La martellatura è un metodo meccanico che permette la riduzione delle tensioni longitudinali. È spesso utilizzato nelle saldature di riparazione dal momento che è un processo tipicamente molto localizzato. In queste situazioni si verifica una forte condizione di auto-vincolo dettata dalla presenza del materiale adiacente freddo. Effettuando la martellatura si introducono deformazioni locali di compressione che permettono di abbassare il livello di trazione generata dalle tensioni residue longitudinali. 

- Sovraccarico meccanico di trazione:

Grazie all’applicazione di carichi meccanici di trazione, come ad esempio la pressione di collaudo dei recipienti in pressione, è possibile ridurre il valore delle tensioni residue. Indurre dei sovraccarichi di trazione genera una deformazione locale, che abbassa il valore massimo delle tensioni residue per effetto del rilassamento plastico del materiale. 

-Trattamenti termici localizzati:

Un metodo concettualmente simile alla deformazione preventiva, è il riscaldamento localizzato. Spesso vengono effettuati preriscaldi compensativi localizzati, con il compito di alimentare il ritiro, nel caso di saldatura di riparazione di getti in ghisa, al fine di abbassare la condizione di auto-vincolo del pezzo saldato. Altri esempi di trattamenti termici localizzati sono la stiratura alla fiamma e le calde di ritiro. Queste, tuttavia, permettono di ridurre le deformazioni a discapito però delle tensioni e dunque non sono consigliabili nel caso in cui si abbia a che fare con materiali pregiati o comunque che debbano esercire in condizioni critiche. 

-Trattamento termico globale post saldatura (PWHT): 

Il PWHT, o trattamento termico post saldatura, è il metodo più efficace seppur complesso. Questo prevede il riscaldamento dell’intero componente in modo tale da rilassare le tensioni di saldatura e abbassarne il valore residuo finale. Durante il processo termico, avviene una redistribuzione delle tensioni, a seguito del rilassamento del valore di snervamento del materiale, grazie all’incremento di temperatura del componente. È da precisare che non tutti i materiali tollerano il PWHT.

 

Conclusioni

Con nessuna metodologia è possibile annullare del tutto il valore delle tensioni, a meno di rifondere l’intero componente. Tuttavia la redistribuzione delle tensioni residue presenti nella zona fusa e nel suo intorno, a seguito di un carico meccanico o termico, garantisce di ottenere dei buoni risultati abbassando le tensioni anche a un valore residuo pari al 30%, rendendo il componente più sicuro.
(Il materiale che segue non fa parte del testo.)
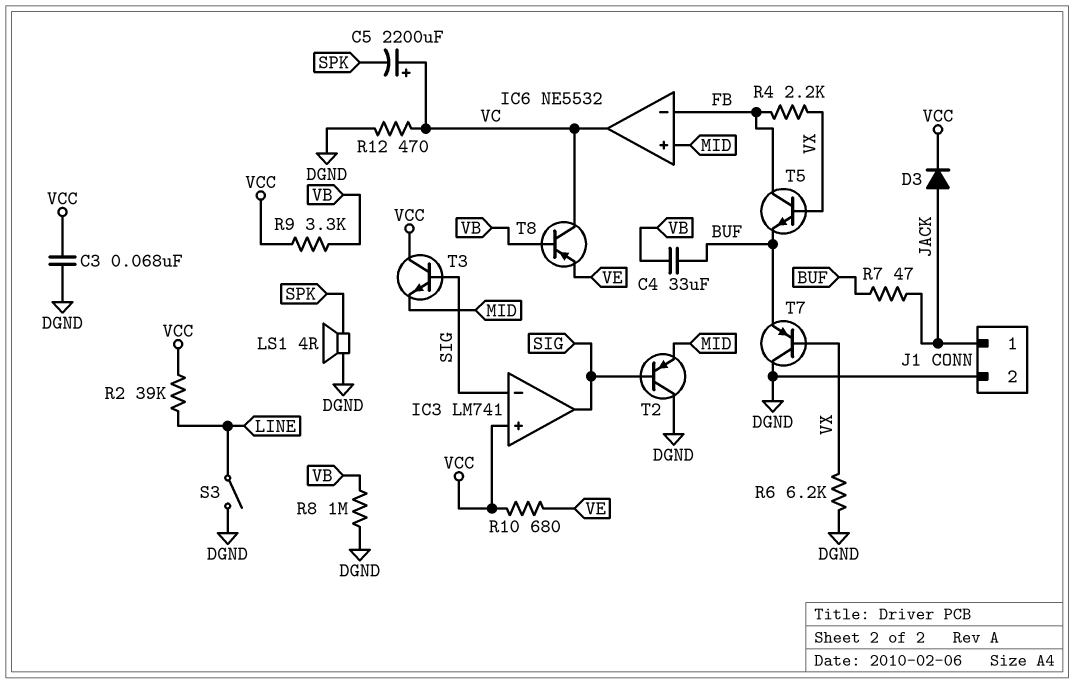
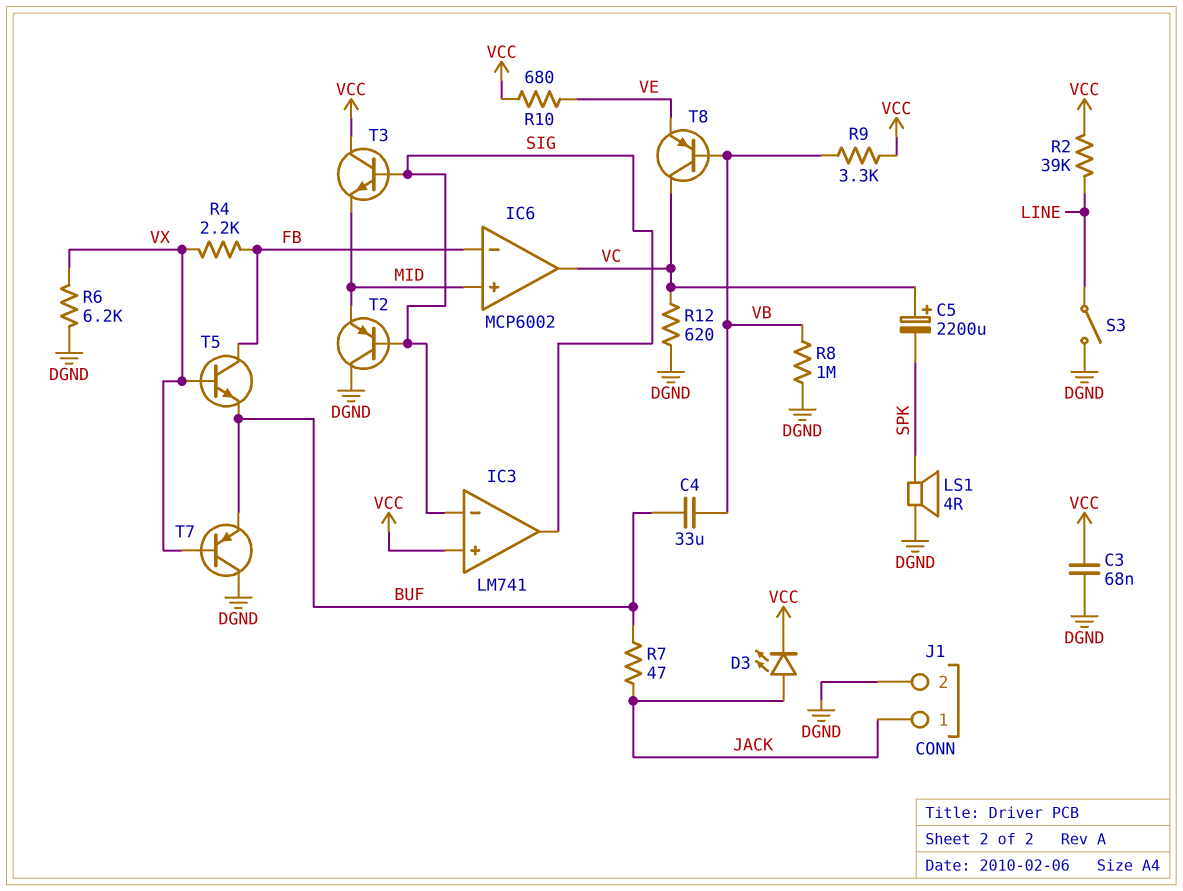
D3: diode (A JACK, K VCC) -> LED (A JACK, K VCC)
IC6: NE5532 -> MCP6002
R12: 470 (DGND, VC) -> 620 (DGND, VC)

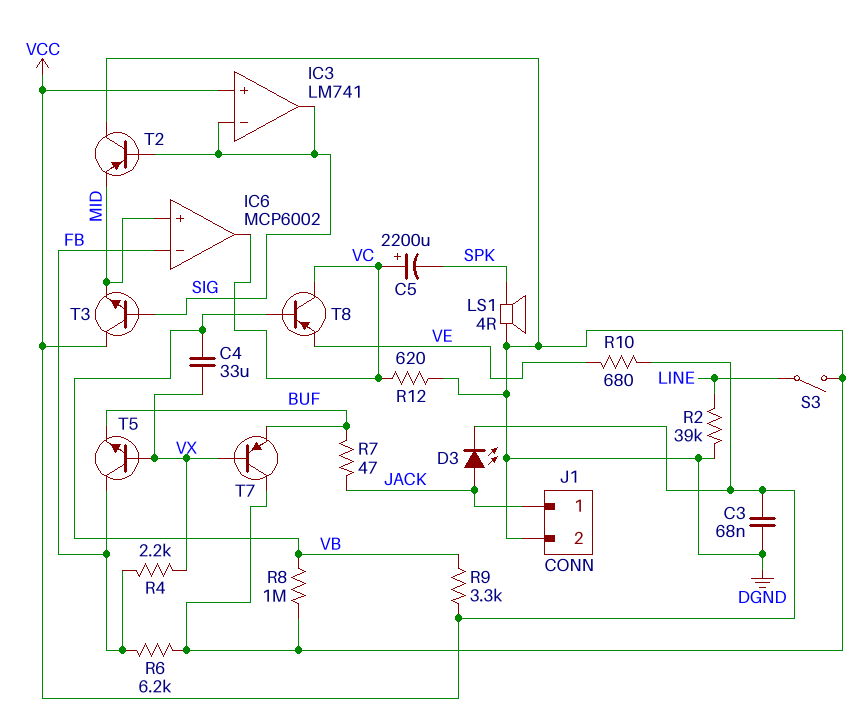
C4: 33uF (BUF, VB) -> 33uF (VB, VX)
R2: 39k (LINE, VCC) -> 39k (DGND, LINE)
R6: 6.2k (DGND, VX) -> 6.2k (DGND, FB)

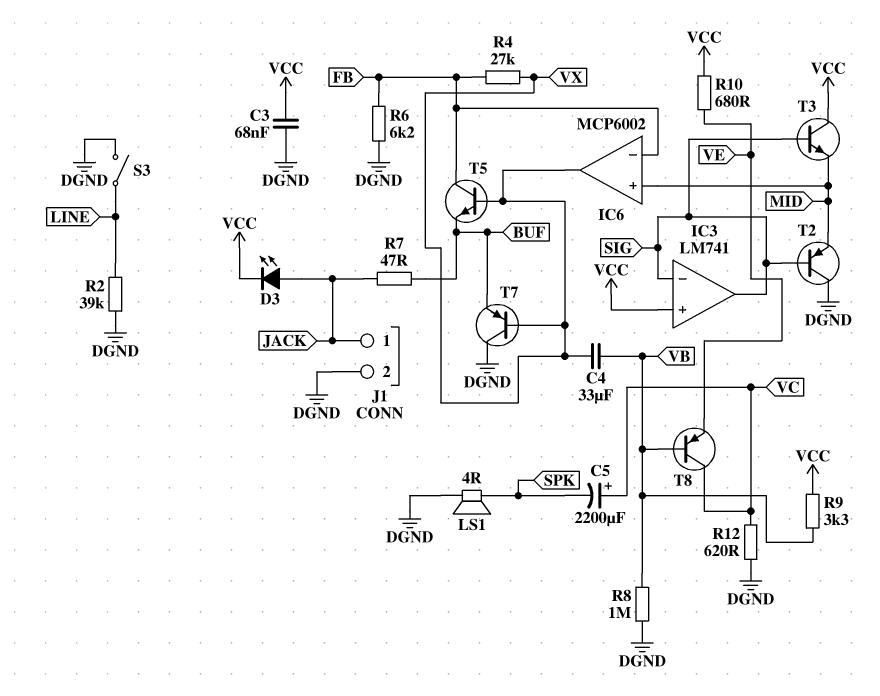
IC6 pin out: VC -> VX
R4: 2.2k (FB, VX) -> 27k (FB, VX)

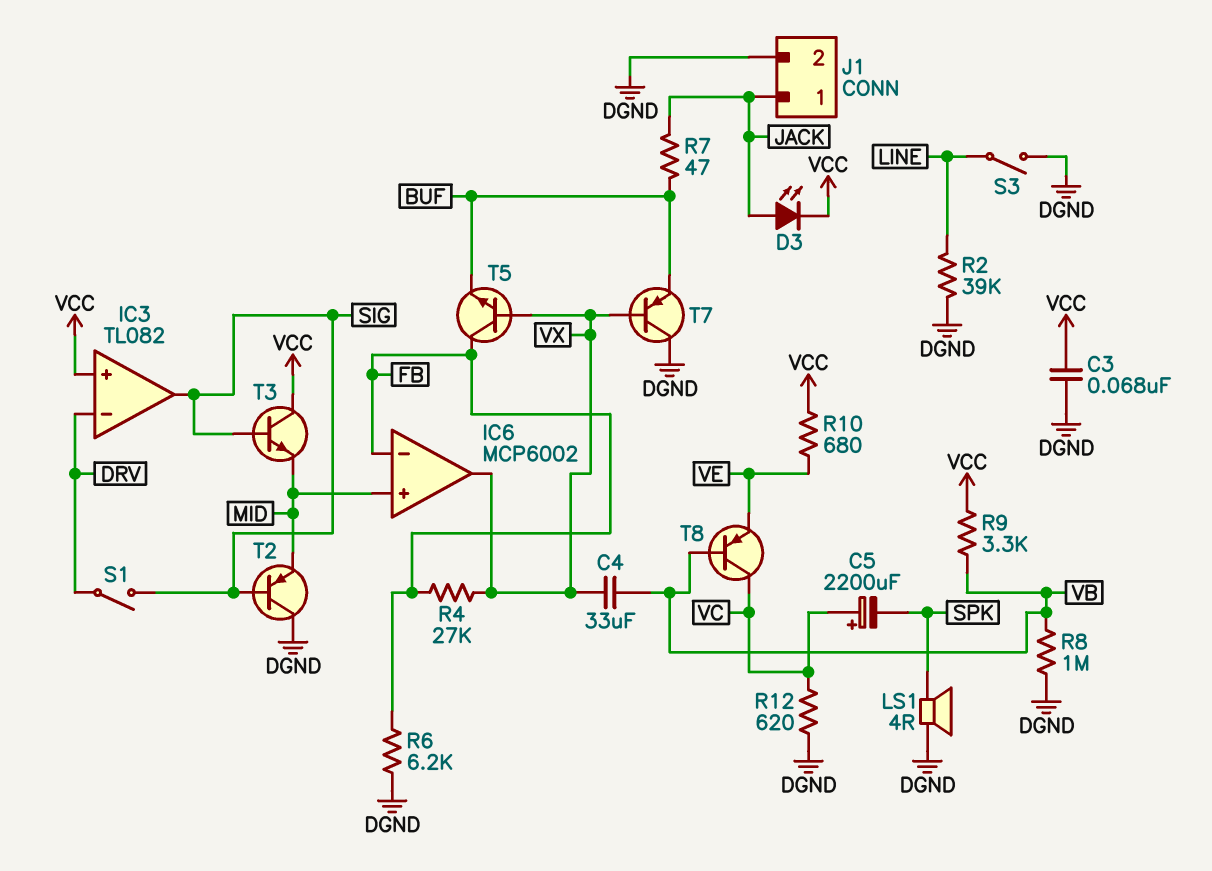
IC3: LM741 -> TL082
IC3 pin in-: SIG -> DRV
S1: none -> switch (DRV, SIG)

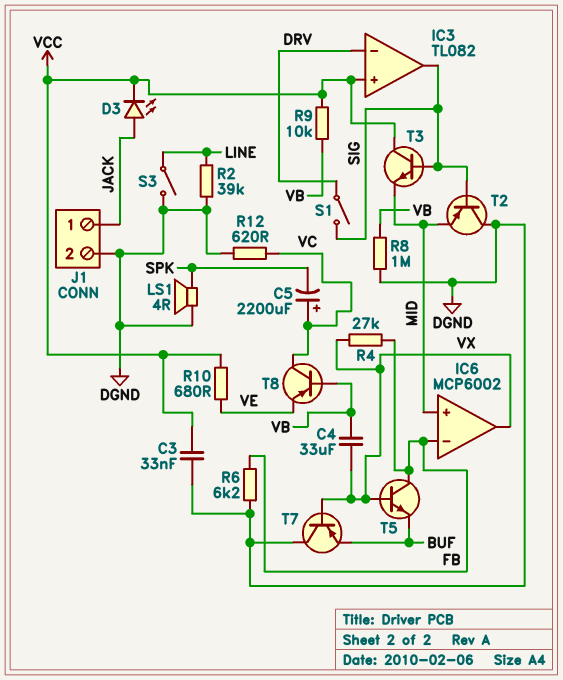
C3: 68nF (DGND, VCC) -> 33nF (DGND, VCC)
R7: 47 (BUF, JACK) -> none
R9: 3.3k (VB, VCC) -> 10k (VB, VCC)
Esistono molteplici metodi oltre quelli descritti che permettono la riduzione delle tensioni o la correzione delle deformazioni residue. Tre le tecniche avanzate, il vibration stress relief (VSR) sfrutta le vibrazioni al fine di rilassare gli stress residui presenti sulla superficie dei pezzi. Si noti, inoltre, che è possibile quantificare le tensioni residue presenti all’interno di un componente con delle metodologie di tipo distruttivo (ad esempio il metodo del foro cieco), oppure tramite calcolo numerico non lineare agli elementi finiti (FEM). 

Seppur non esaustiva, la trattazione proposta in quest’articolo ha gettato le basi per comprendere il meccanismo che regola il fenomeno delle tensioni residue e ha illustrato i principali metodi per ridurle o prevenirle.